▶ [Task requirements] Across the entries that follow, how many lines have the word "County" in them? Give only the number.

◇ ◇ ◇

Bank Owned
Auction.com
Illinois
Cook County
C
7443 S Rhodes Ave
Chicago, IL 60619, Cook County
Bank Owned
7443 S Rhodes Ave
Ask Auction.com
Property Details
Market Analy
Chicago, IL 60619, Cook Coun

◇ ◇ ◇

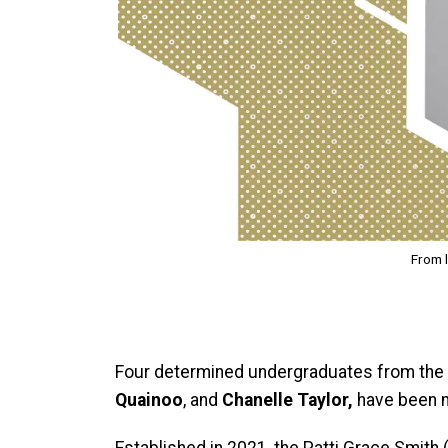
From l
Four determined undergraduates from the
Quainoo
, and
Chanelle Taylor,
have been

◇ ◇ ◇

▶ [Exercise result] 2